Ladrões! Nova York transborda de ladrões: veste-os, exporta-os, vende-os - e quantos mais enforca mais lhe nascem. Se você sahe do seu hotel e encara alguma das grandes ruas de Nova York, fica aterrado: aquella agitação, estrondo, ruido, febre, rostos consumidos e seccos, toilettes unicas, carruagens nos passeios, omnibus aos lados, caminhos de ferro por cavallo no centro da rua, caminhos de ferro à machina por cima das ruas, junto aos tectos das casas, o apparato immenso da policia, a excentricidade dos annuncios, o rumor apressado de todo o mundo... Comprehende logo que está entre um povo barbaro, que aprendeu a civilização de cór. Mas barbaro como é - que força, que originalidade inventiva, que perseverança, que firmeza! É estranho! E ao mesmo tempo que grosseria de maneiras: revolver, praga e empurrão, algumas palavras de inglez e muita saliva - eis o que é a lingua americana.
Como eu detesto esta canalha! Como a mais pequena aldeia de França é superior, immensamente superior pela sua civilização a esta orgulhosa Nova York, que se chama a si mesma, como Roma - "A Cidade". Estupida Nova York - que fez ella jámais para se chamar "A Cidade"? Paris fez a Revolução, Londres deu Shakspeare, Vienna deu Mozart, Berlim deu Kant, Lisboa... deu-nos a nós - que diabo! Mas esta estupida Nova York o que tem dado? Nem mesmo as grandes invenções da America são della. Aqui, quem inventa, quem inventa por todos, quem inventa sempre, é Chicago.

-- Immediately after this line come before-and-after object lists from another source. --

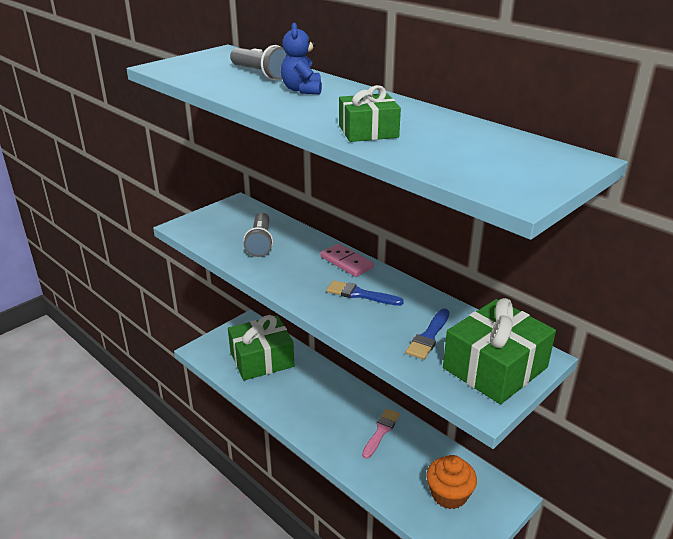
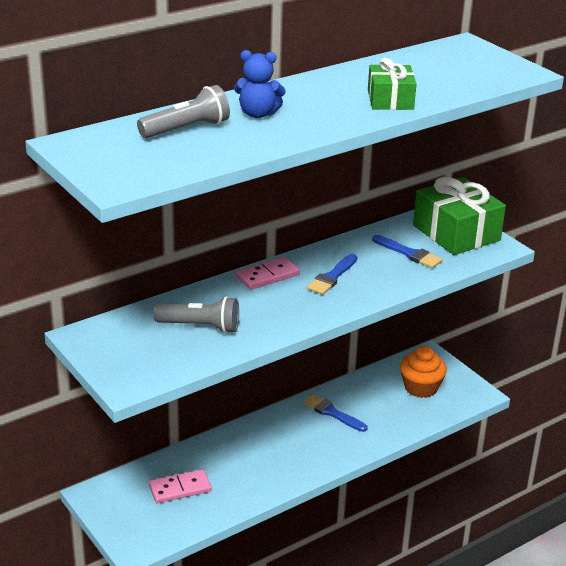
camera: 80 degrees left, 0 degrees up
(262, 359) = (180, 488): green gift -> pink domino
(381, 431) = (332, 413): pink brush -> blue brush

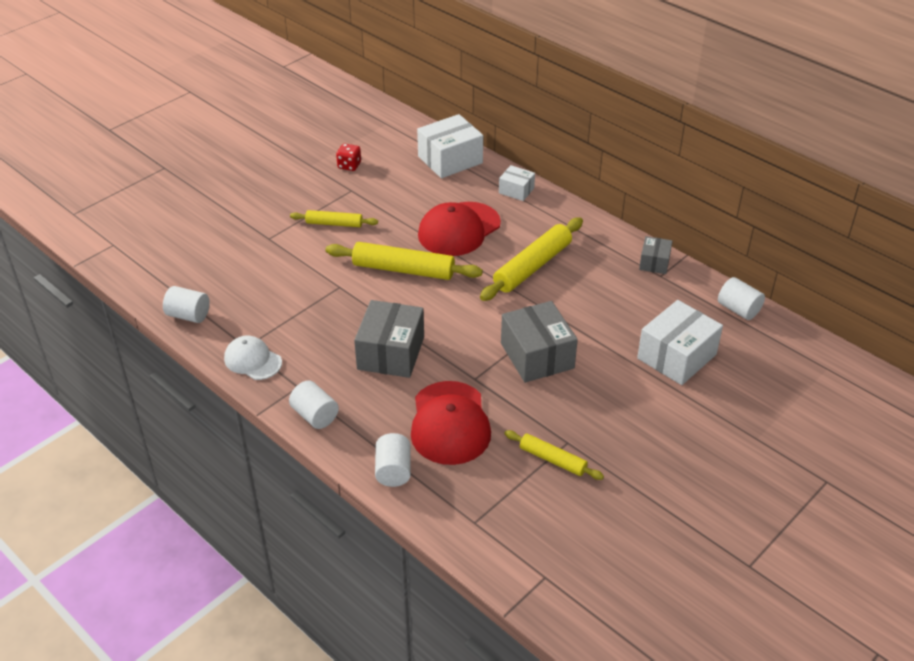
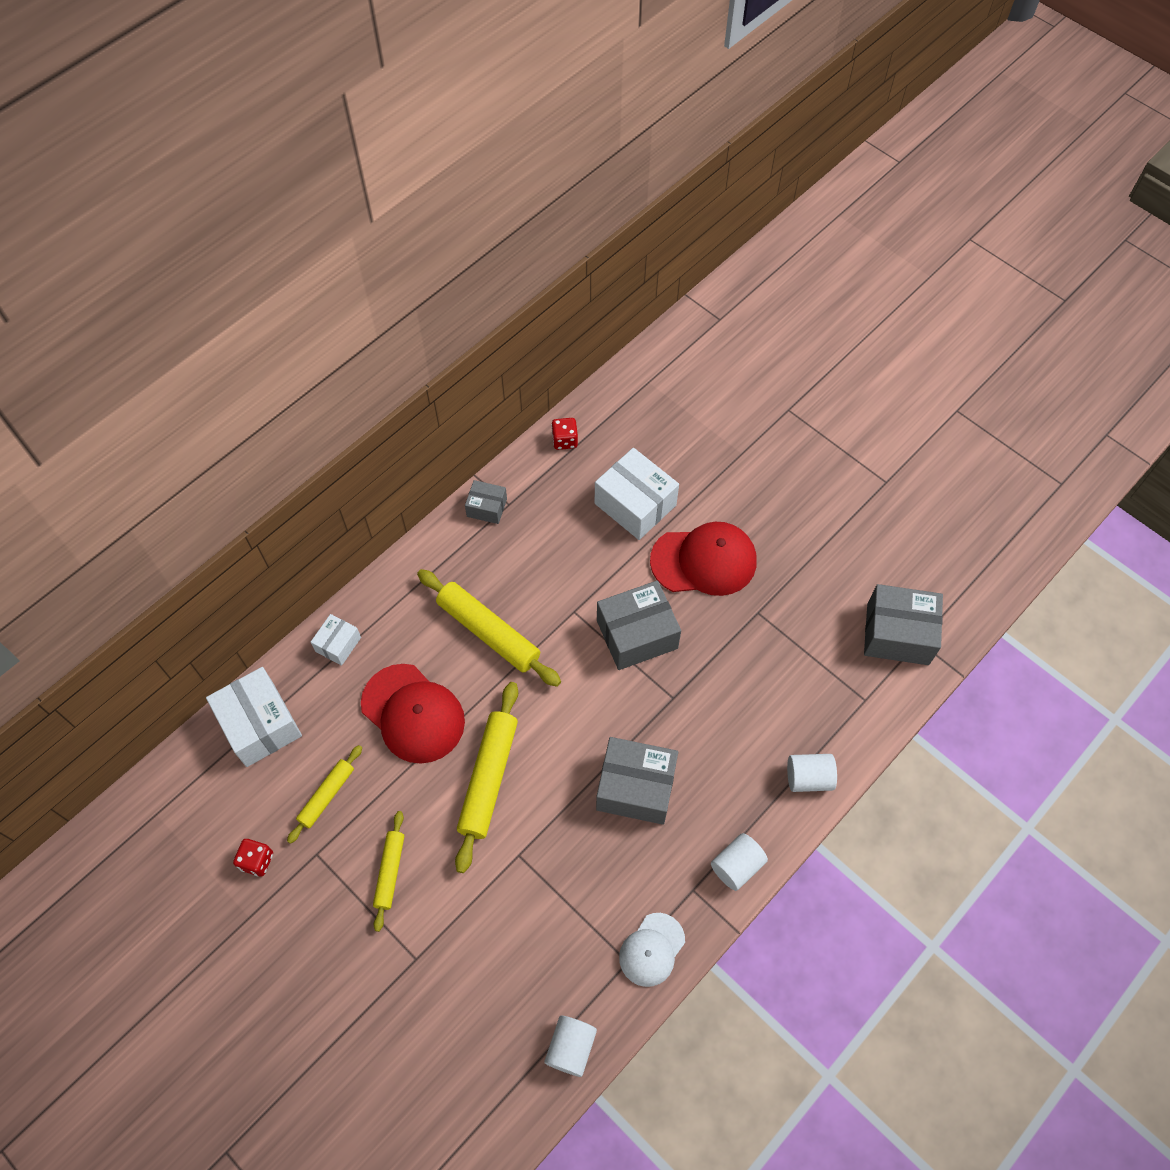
camera: 90 degrees left, 20 degrees up
(450, 423) = (739, 723): red cap -> red cap (704, 561)
(552, 558) = (897, 634): none -> grey box
(553, 459) = (781, 627): yellow rolling pin -> yellow rolling pin (326, 795)
(738, 309) = (565, 440): white cylinder -> red dice

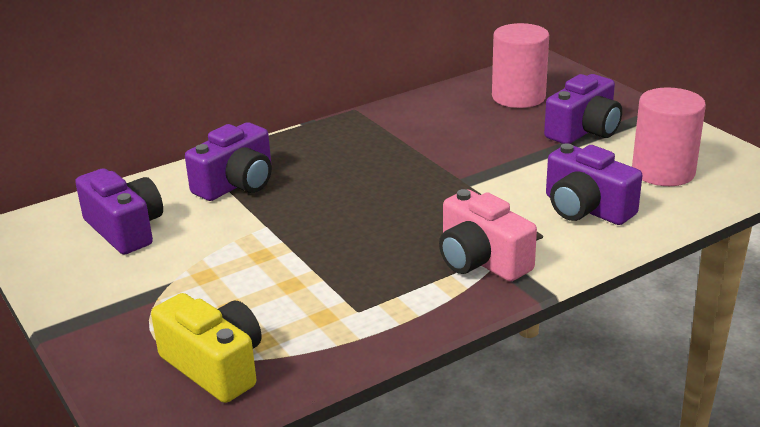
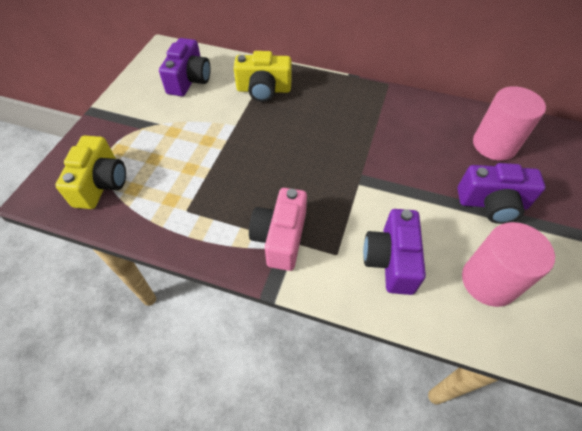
camera: 50 degrees right, 25 degrees up
(237, 184) = (263, 90): purple camera -> yellow camera

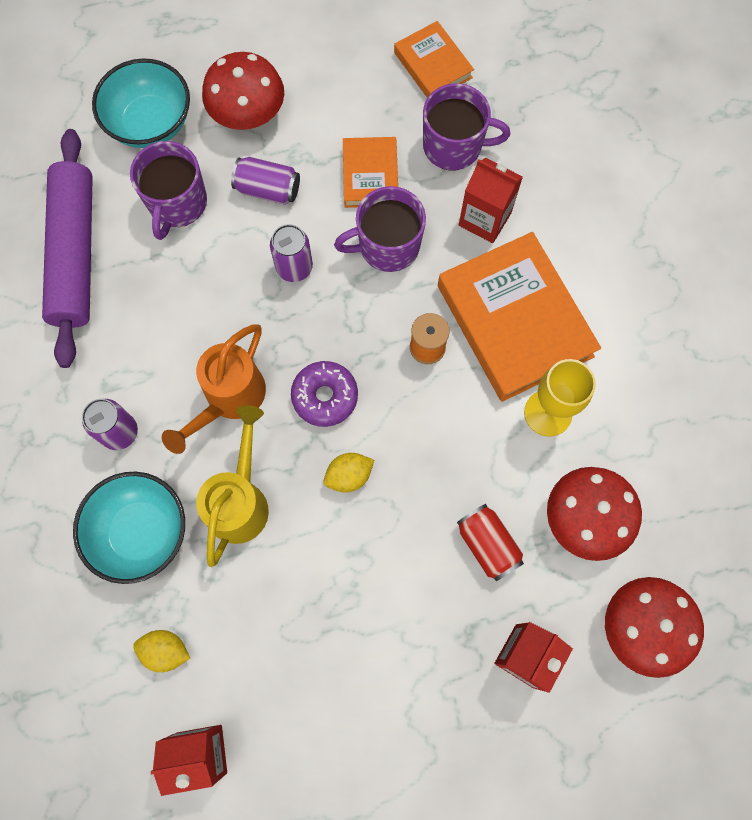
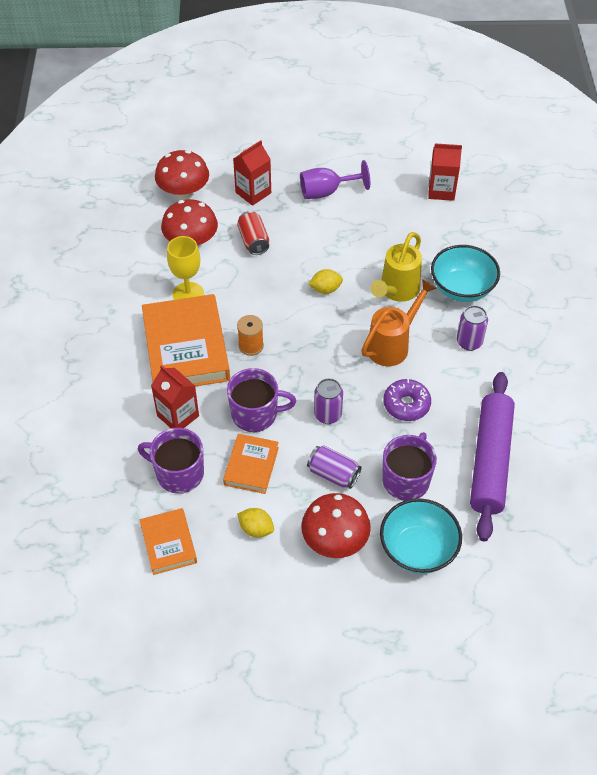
camera: 165 degrees left, 20 degrees down
(166, 651) = (454, 233): yellow lemon -> yellow lemon (256, 529)
(325, 396) = (328, 333): purple donut -> purple donut (406, 404)
(400, 692) = (326, 192): none -> purple goblet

Chicago, sim tem dotado o mundo com as três quartas partes das machinas que elle possue. Mas Nova York? Nunca sahiu nada de Nova York, - nem um homem, nem uma idéa, nem um livro, nem uma machina, nem uma victoria, nem um quadro, nem um dito. Nova York é um "tour-de-force" da brutalidade - nada mais. E no entanto, meu amigo, que diabo! - é necessario amal-a. Com as suas grandes avenidas, tão cobertas de arvores e de sombras como um bosque, com a belleza extrema das suas mulheres, com as grandes praças onde a relva é por si só um espectaculo, com as suas egrejas gothicas, todas cobertas de trepadeiras e mal apparecendo por traz da folhagem das arvores (joias de architecturra contemporanea). Nova York, com o seu sumptuoso ruido, com o romantismo dos seus crimes por amor, com os seus parques extraordinarios que encerram florestas e lagos - como outros encerram arbustos e tanques - com a sua orginalidade, com a sua caridade apparatosa, com as suas escolas simplesmente inimitaveis, os seus costumes, os seus theatros (aos quatro em cada rua), é uma tão vasta nota no ruido que a humanidade faz sobre o globo - que fica para sempre no ouvido! Eu estou aqui a escrever-lhe - e está-me a lembrar com saudade o rolar dos tramways nas ruas. - Querida Nova York! - Não odiada Nova York!"